Monitor Gateways using Telegraf

Telegraf is a plugin-driven server agent used for collecting and sending metrics and events from systems. You can configure Telegraf to collect the counters and statistics from an Input plugin and to send the data to an Output plugin.

To integrate Telegraf with Gateways to collect and export the counters to a third party plugin, see Configure Telegraf Integration.

Configure Telegraf Integration

Telegraf is a plugin-driven server agent for collecting and sending metrics and events from systems.

The Input plugin is /etc/telegraf/vcg_metrics.py, a file that contains the counters to be added. The Output plugin can be either Wavefront or Prometheus.

Telegraf collects the metrics from the declared Inputs and sends the details to the declared Outputs.

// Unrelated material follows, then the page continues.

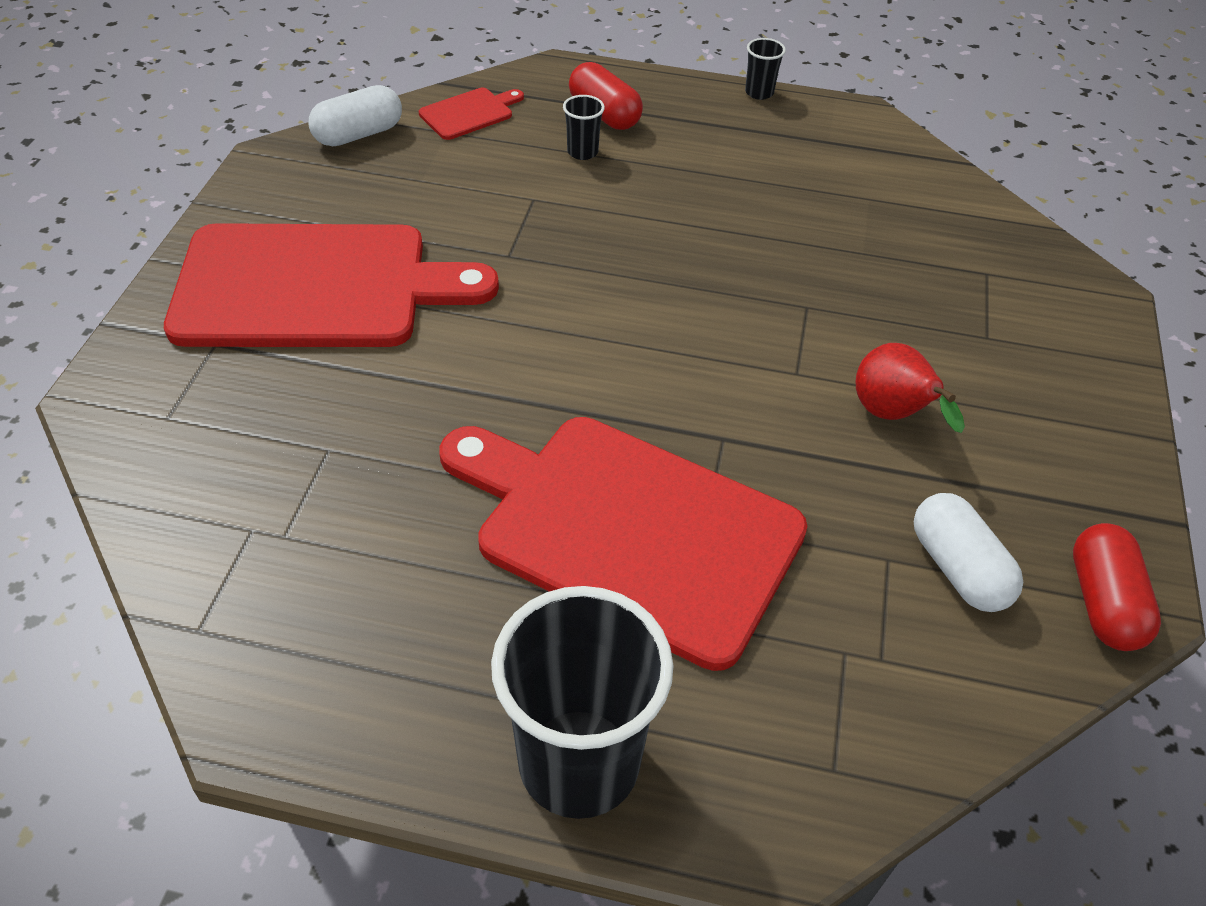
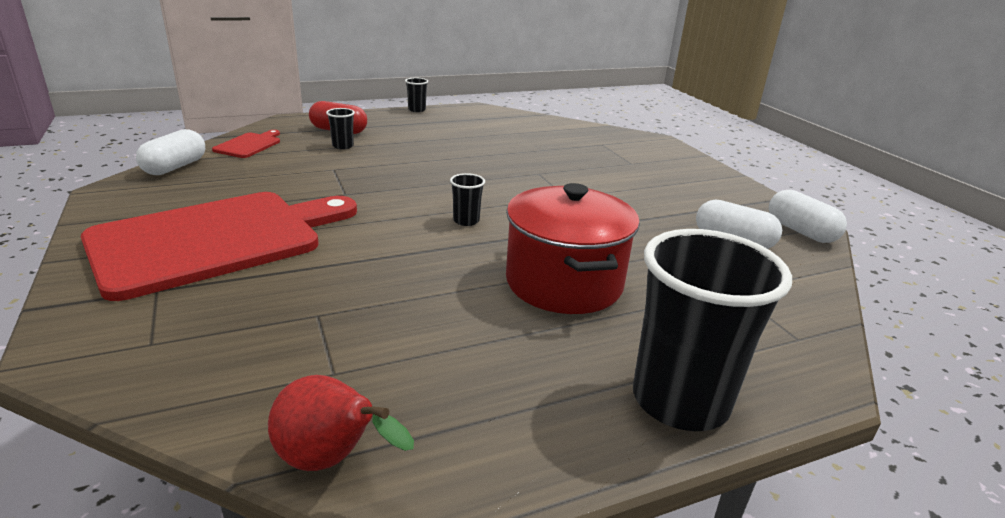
camera: 35 degrees left, 20 degrees down
(612, 366) = (466, 221): none -> black cup
(628, 530) = (564, 283): red cutting board -> red pot
(892, 416) = (630, 198): red pear -> red pear (332, 461)
(1103, 602) = (800, 231): red capsule -> white capsule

Note: Whenever there is a change in Telegraf configuration, you need to restart the Telegraf process using the command systemctl restart telegraf.
  1. Use the following commands to configure the Output plugin. You can customize the ports in the corresponding configuration files as required.
    For Wavefront
    [[outputs.wavefront]]
    host = "wavefront_proxy_IP"
    port = 2878
    metric_separator = "."
    source_override = ["hostname", "agent_host", "node_host"]
    convert_paths = truewavefront_proxy_IP" port = 2878 metric_separator = "." source_override = [" hostname", " agent_host", " node_host"] convert_paths = true
    The parameter wavefront_proxy_IP is the IP address of the Wavefront proxy server.
    For Prometheus
    [[outputs.prometheus_client]]
    listen=":9273"
    metric_version=2
  2. Telegraf needs to run the /opt/vc/bin/dispcnt command in vcg_metrics.sh to collect the metrics from Gateway, and the command requires sudo. Use the following command to add Telegraf to the sudo group.
    sudo usermod -G sudo telegraf
  3. Add IP table rules to allow the external monitoring systems to get access to Telegraf port. The source IP address should be specified for security reasons. Add the following rules to allow traffic from wavefront and Prometheus. If required, you can customize the ports in the corresponding configuration files.
    Note: As IP table rules are not persistent across reboots, it is recommended to save the IP table rules using the command iptables-save. This command saves the rules automatically. You can also store the rules manually in a user-specific file and reuse the rules later.
    For Wavefront
    sudo iptables -I INPUT -p tcp -m tcp --source<wavefront_proxy_IP>--sport 2878 -m comment --comment "wavefront" -j ACCEPT<wavefront_proxy_IP>--sport 2878 -m comment --comment "wavefront" -j ACCEPT
    For Prometheus
    sudo iptables -I INPUT -p tcp -m tcp --source<IP>--dport 9273 -m comment --comment "prometheus" -j ACCEPT<IP>--dport 9273 -m comment --comment "prometheus" -j ACCEPT

The integration of Telegraf sends the data from the Gateways to the output plugins and you can view the details in the dashboards in visual format.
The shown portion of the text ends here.